INSTRUCTIONS FOR THE TASK
Copy the listing verbatim, excluding any images found in it.
─── DATA UNDER STUDY ───
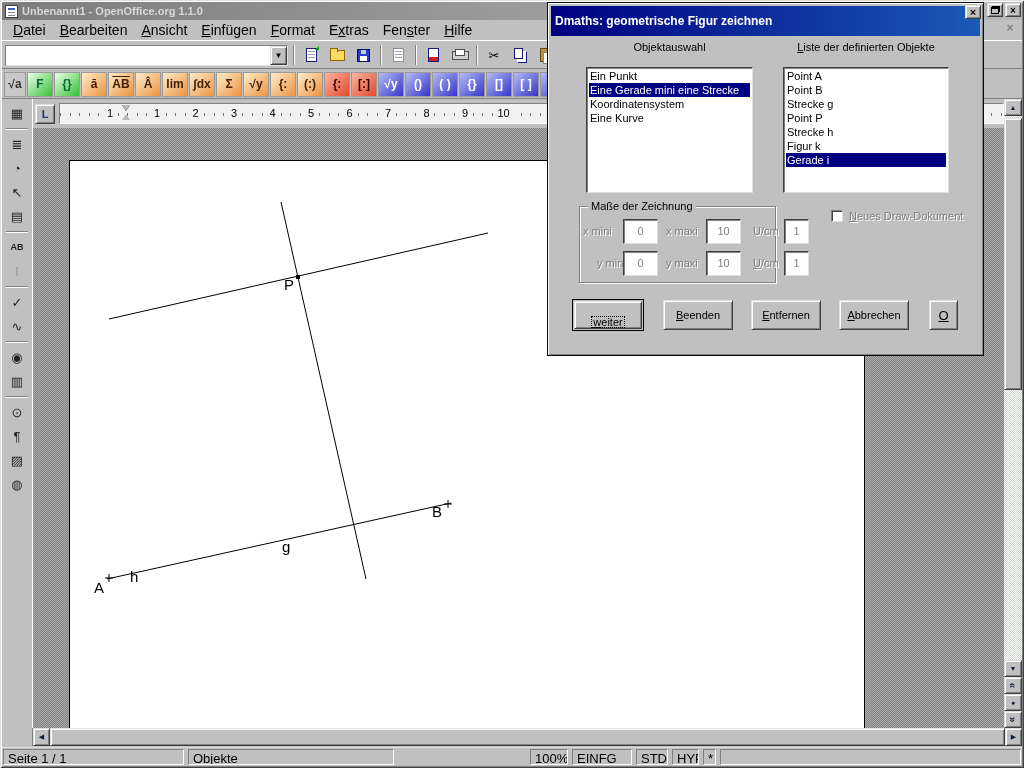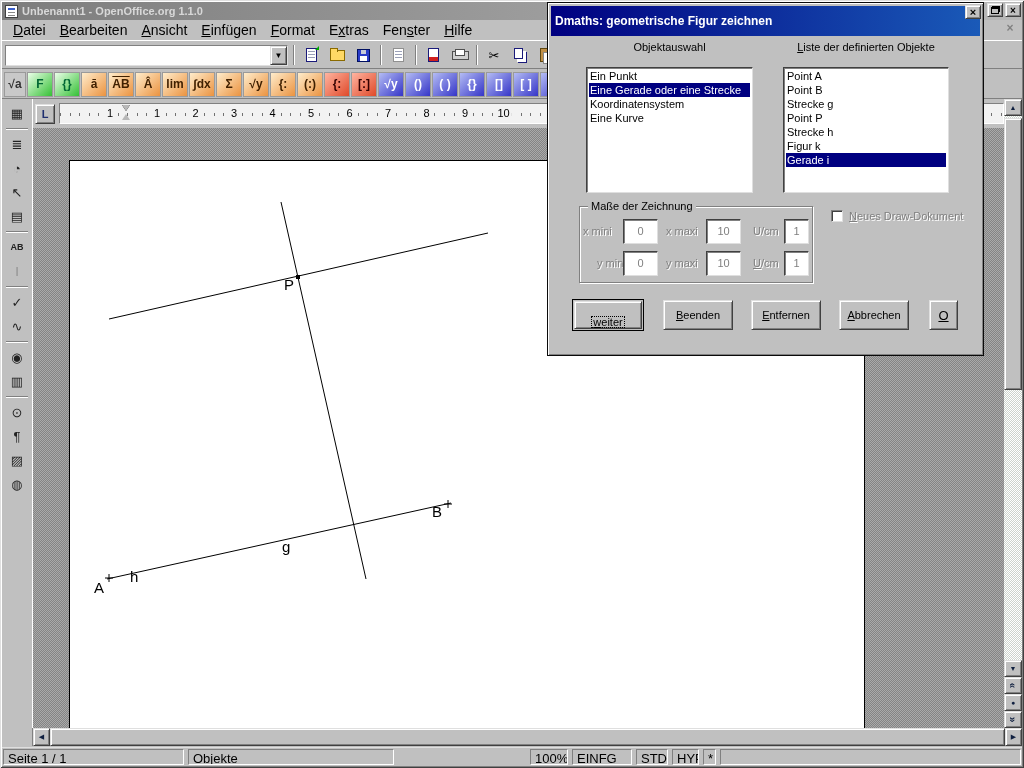--- a/index.html
+++ b/index.html
@@ -379,7 +379,7 @@
 
     <div class="listbox" style="left:38px; width:167px;" id="list-left">
         <div class="li">Ein Punkt</div>
-        <div class="li sel">Eine Gerade oder eine Strecke</div>
+        <div class="li sel">Eine Gerade mini eine Strecke</div>
         <div class="li">Koordinatensystem</div>
         <div class="li">Eine Kurve</div>
       </div>

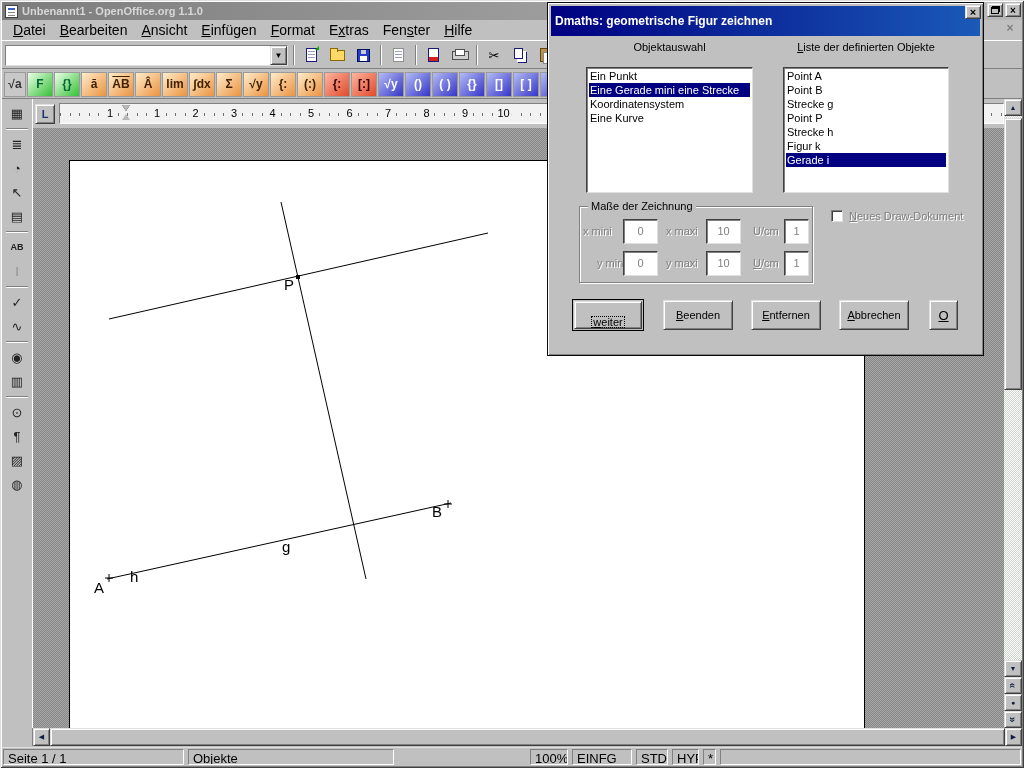--- a/index.html
+++ b/index.html
@@ -117,7 +117,7 @@
   .listbox { position:absolute; top:64px; height:126px; background:#fff; border:1px solid; border-color:#404040 #dfdfdf #dfdfdf #404040; box-shadow: inset 1px 1px 0 #808080; overflow:hidden; padding:1px 0 0 2px; }
   .li { font-size:11px; height:14px; line-height:14px; color:#000; padding-left:1px; margin-right:2px; }
   .li.sel { background:#000080; color:#fff; }
-  .group { position:absolute; left:31px; top:203px; width:234px; height:77px; border:1px solid #808080; box-shadow: inset 1px 1px 0 #fff, 1px 1px 0 #fff; }
+  .group { position:absolute; left:31px; top:203px; width:197px; height:77px; border:1px solid #808080; box-shadow: inset 1px 1px 0 #fff, 1px 1px 0 #fff; }
   .gtitle { position:absolute; left:8px; top:-7px; background:#c0c0c0; padding:0 3px; font-size:11px; color:#000; }
   .dis { color:#808080; text-shadow:1px 1px 0 #fff; }
   .field-label { position:absolute; font-size:11px; }

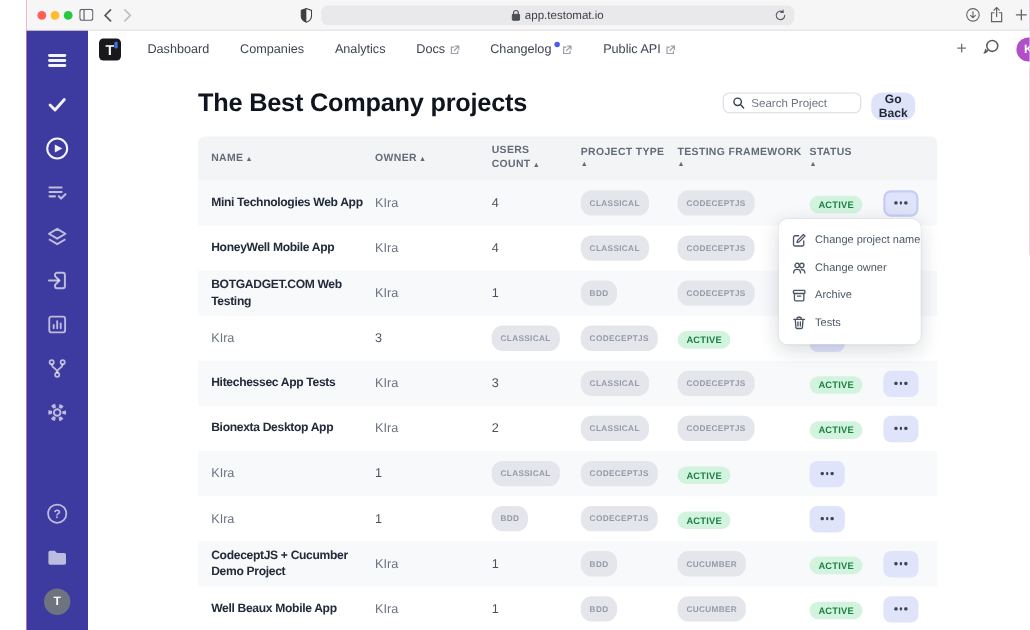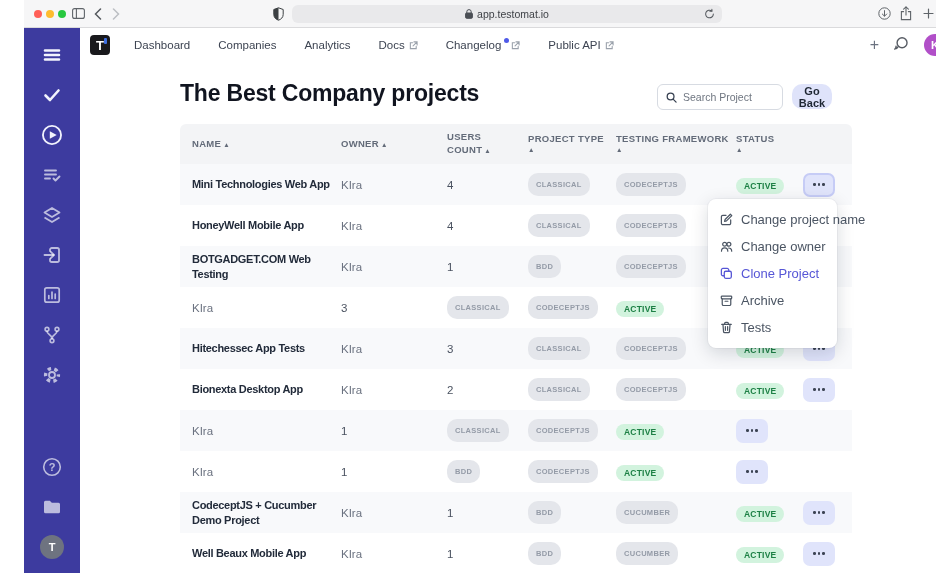--- a/index.html
+++ b/index.html
@@ -53,8 +53,8 @@
   
   .page-title { position:absolute; left:156px; top:80px; font-size:23px; font-weight:700;
                 color:#10141f; letter-spacing:-.2px; }
-  .search { position:absolute; left:633px; top:84px; width:126px; height:14px; border:1px solid #d7dbe2;
-            border-radius:6px; background:#fff; display:flex; align-items:center; padding:12px 8px; gap:6px; }
+  .search { position:absolute; left:633px; top:84px; width:126px; height:19px; border:1px solid #d7dbe2;
+            border-radius:6px; background:#fff; display:flex; align-items:center; padding:0 8px; gap:6px; }
   .search svg { flex-shrink:0; color:#374151; }
   .search input { border:none; outline:none; width:100%; font-size:10.5px; color:#374151;
                   font-family:"Liberation Sans",sans-serif; background:transparent; }

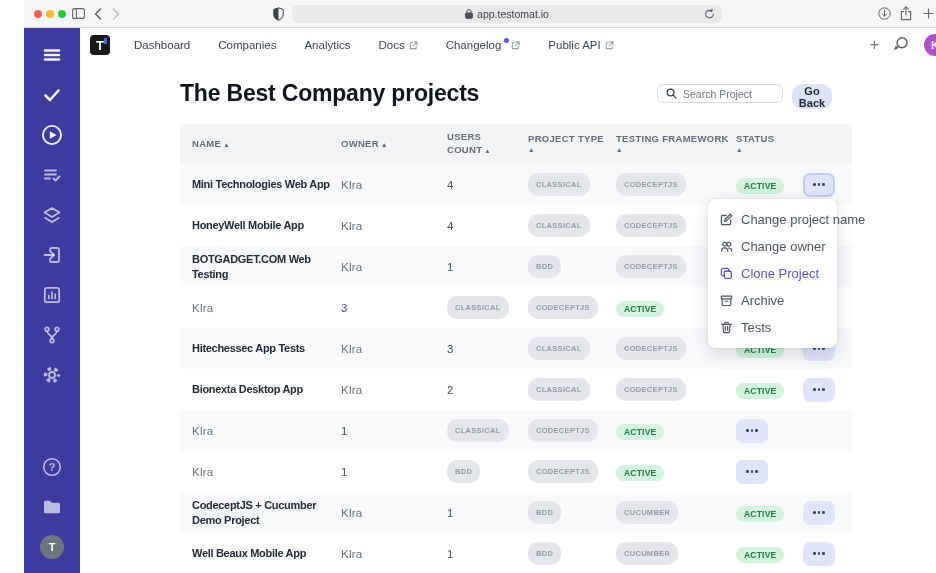--- a/index.html
+++ b/index.html
@@ -90,7 +90,7 @@
   .menu { position:absolute; left:684px; top:199px; width:129px; background:#fff; border-radius:8px;
           box-shadow:0 5px 18px rgba(15,23,42,.16), 0 0 0 1px rgba(15,23,42,.04);
           padding:7px 0; z-index:20; }
-  .menu-item { display:flex; align-items:center; gap:8px; padding:6px 12px; font-size:13px;
+  .menu-item { display:flex; align-items:center; gap:8px; padding:6px 12px; font-size:10px;
                color:#4b5563; cursor:pointer; white-space:nowrap; }
   .menu-item svg { flex-shrink:0; }
   .menu-item.accent { color:#5656d6; }

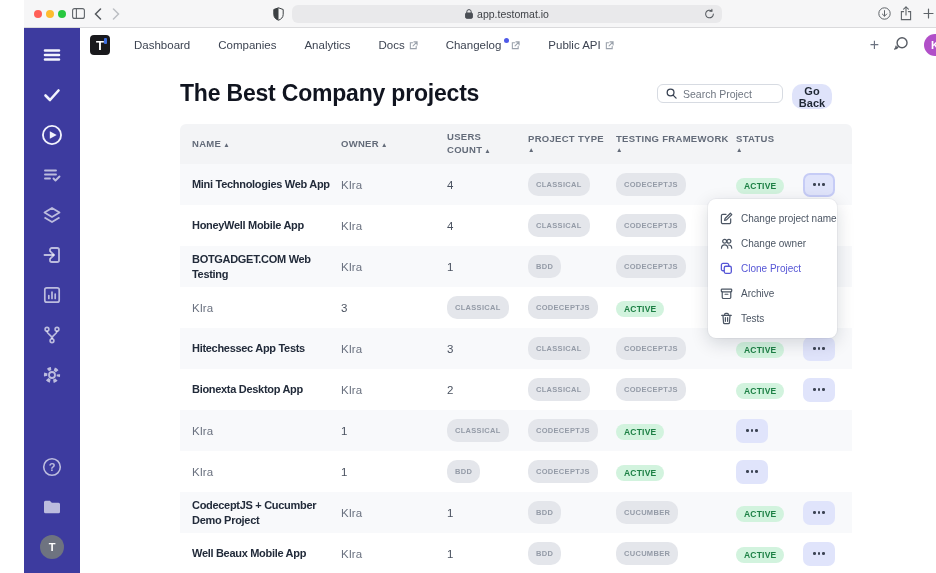--- a/index.html
+++ b/index.html
@@ -489,13 +489,6 @@
             </svg>
           <span>Change owner</span>
         </div>
-        <div class="menu-item accent">
-          <svg width="13" height="13" viewBox="0 0 14 14" fill="none" stroke="currentColor" stroke-width="1.4" stroke-linejoin="round">
-              <rect x="4.6" y="4.6" width="7.6" height="7.6" rx="1.6"></rect>
-              <path d="M9.4 4.6 V3.2 A1.7 1.7 0 0 0 7.7 1.5 H3.2 A1.7 1.7 0 0 0 1.5 3.2 V7.7 A1.7 1.7 0 0 0 3.2 9.4 H4.6"></path>
-            </svg>
-          <span>Clone Project</span>
-        </div>
         <div class="menu-item">
           <svg width="13" height="13" viewBox="0 0 14 14" fill="none" stroke="currentColor" stroke-width="1.3" stroke-linecap="round" stroke-linejoin="round">
               <rect x="1.4" y="2.2" width="11.2" height="3" rx="0.8"></rect>

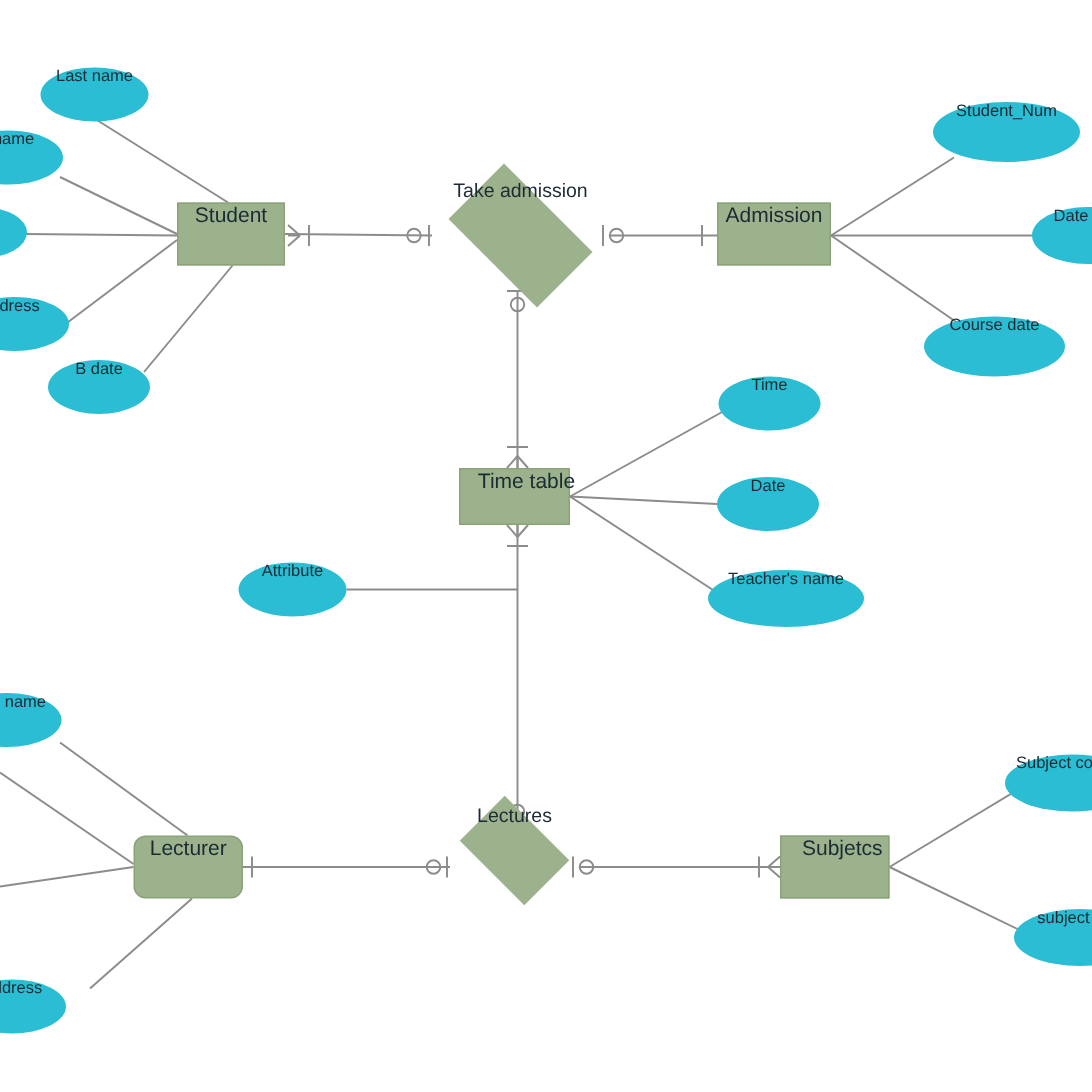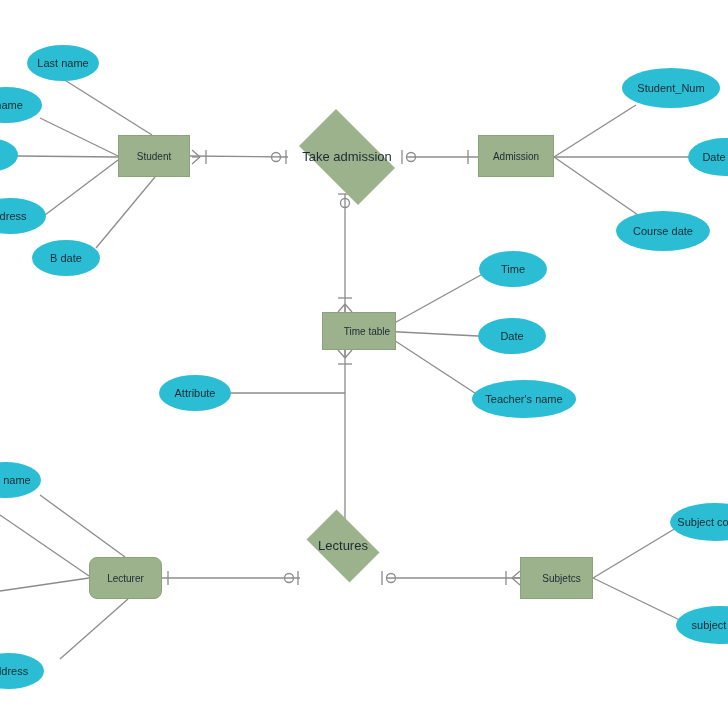--- a/index.html
+++ b/index.html
@@ -30,7 +30,6 @@
   .node {
     position: absolute;
     display: flex;
-    align-items: center;
     justify-content: center;
     box-sizing: border-box;
     color: #1c2b33;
───
ANSWER BOX
--- a/index.html
+++ b/index.html
@@ -379,7 +379,7 @@
 
     <div class="listbox" style="left:38px; width:167px;" id="list-left">
         <div class="li">Ein Punkt</div>
-        <div class="li sel">Eine Gerade oder eine Strecke</div>
+        <div class="li sel">Eine Gerade mini eine Strecke</div>
         <div class="li">Koordinatensystem</div>
         <div class="li">Eine Kurve</div>
       </div>

--- a/index.html
+++ b/index.html
@@ -117,7 +117,7 @@
   .listbox { position:absolute; top:64px; height:126px; background:#fff; border:1px solid; border-color:#404040 #dfdfdf #dfdfdf #404040; box-shadow: inset 1px 1px 0 #808080; overflow:hidden; padding:1px 0 0 2px; }
   .li { font-size:11px; height:14px; line-height:14px; color:#000; padding-left:1px; margin-right:2px; }
   .li.sel { background:#000080; color:#fff; }
-  .group { position:absolute; left:31px; top:203px; width:234px; height:77px; border:1px solid #808080; box-shadow: inset 1px 1px 0 #fff, 1px 1px 0 #fff; }
+  .group { position:absolute; left:31px; top:203px; width:197px; height:77px; border:1px solid #808080; box-shadow: inset 1px 1px 0 #fff, 1px 1px 0 #fff; }
   .gtitle { position:absolute; left:8px; top:-7px; background:#c0c0c0; padding:0 3px; font-size:11px; color:#000; }
   .dis { color:#808080; text-shadow:1px 1px 0 #fff; }
   .field-label { position:absolute; font-size:11px; }

--- a/index.html
+++ b/index.html
@@ -53,8 +53,8 @@
   
   .page-title { position:absolute; left:156px; top:80px; font-size:23px; font-weight:700;
                 color:#10141f; letter-spacing:-.2px; }
-  .search { position:absolute; left:633px; top:84px; width:126px; height:14px; border:1px solid #d7dbe2;
-            border-radius:6px; background:#fff; display:flex; align-items:center; padding:12px 8px; gap:6px; }
+  .search { position:absolute; left:633px; top:84px; width:126px; height:19px; border:1px solid #d7dbe2;
+            border-radius:6px; background:#fff; display:flex; align-items:center; padding:0 8px; gap:6px; }
   .search svg { flex-shrink:0; color:#374151; }
   .search input { border:none; outline:none; width:100%; font-size:10.5px; color:#374151;
                   font-family:"Liberation Sans",sans-serif; background:transparent; }

--- a/index.html
+++ b/index.html
@@ -90,7 +90,7 @@
   .menu { position:absolute; left:684px; top:199px; width:129px; background:#fff; border-radius:8px;
           box-shadow:0 5px 18px rgba(15,23,42,.16), 0 0 0 1px rgba(15,23,42,.04);
           padding:7px 0; z-index:20; }
-  .menu-item { display:flex; align-items:center; gap:8px; padding:6px 12px; font-size:13px;
+  .menu-item { display:flex; align-items:center; gap:8px; padding:6px 12px; font-size:10px;
                color:#4b5563; cursor:pointer; white-space:nowrap; }
   .menu-item svg { flex-shrink:0; }
   .menu-item.accent { color:#5656d6; }

--- a/index.html
+++ b/index.html
@@ -489,13 +489,6 @@
             </svg>
           <span>Change owner</span>
         </div>
-        <div class="menu-item accent">
-          <svg width="13" height="13" viewBox="0 0 14 14" fill="none" stroke="currentColor" stroke-width="1.4" stroke-linejoin="round">
-              <rect x="4.6" y="4.6" width="7.6" height="7.6" rx="1.6"></rect>
-              <path d="M9.4 4.6 V3.2 A1.7 1.7 0 0 0 7.7 1.5 H3.2 A1.7 1.7 0 0 0 1.5 3.2 V7.7 A1.7 1.7 0 0 0 3.2 9.4 H4.6"></path>
-            </svg>
-          <span>Clone Project</span>
-        </div>
         <div class="menu-item">
           <svg width="13" height="13" viewBox="0 0 14 14" fill="none" stroke="currentColor" stroke-width="1.3" stroke-linecap="round" stroke-linejoin="round">
               <rect x="1.4" y="2.2" width="11.2" height="3" rx="0.8"></rect>

--- a/index.html
+++ b/index.html
@@ -30,7 +30,6 @@
   .node {
     position: absolute;
     display: flex;
-    align-items: center;
     justify-content: center;
     box-sizing: border-box;
     color: #1c2b33;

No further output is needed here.